Bassoon enthusiast Allison Griffith came to F&M with the intent of majoring in Music. But she soon found herself conducting research with a professor and co-authoring a paper with him: “Hypercoordination in Triphenyl Oxinates of the Group 14 Elements,” published in the Journal of Organometallic Chemistry.
Griffith was a lab assistant to Claude Yoder, the Charles A. Dana professor of Chemistry, when Yoder asked her if she would be interested in joining him in
researching “hypercoordination,” which, in lay terms, means the extent to which a particular atom can add electron density. It is an aspect of atoms that is not well understood, Yoder says, yet the topic is an important one in the field of chemistry and could have applications in industry, as well, particularly in the field of semiconductors.

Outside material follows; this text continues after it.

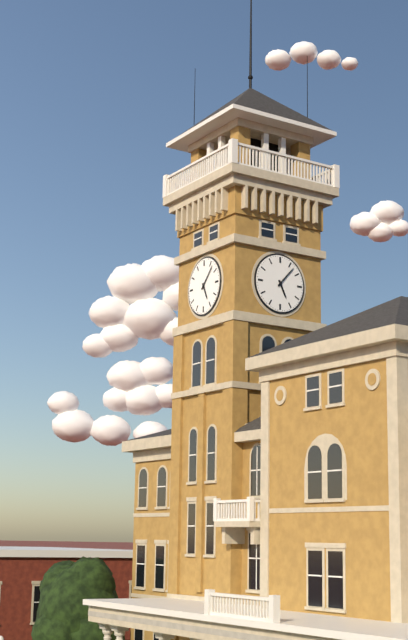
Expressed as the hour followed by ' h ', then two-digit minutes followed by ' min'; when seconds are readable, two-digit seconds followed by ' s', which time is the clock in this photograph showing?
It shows 5 h 07 min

Yoder, who has co-authored papers with other undergraduates,
places great value on undergraduate research opportunities. The 1962 graduate of F&M had a similar opportunity when he studied here.
Griffith says she never expected to enjoy research this much when she came to F&M. After earning a degree in Chemistry from F&M—she minored in Music—she is now pursuing a Ph.D. at Columbia, with an eye on a career in either academics or industry.
“Allison's work in the lab reminds me of her bassoon playing—they both have great tone,” Yoder says. "She'll be a heck of a chemist."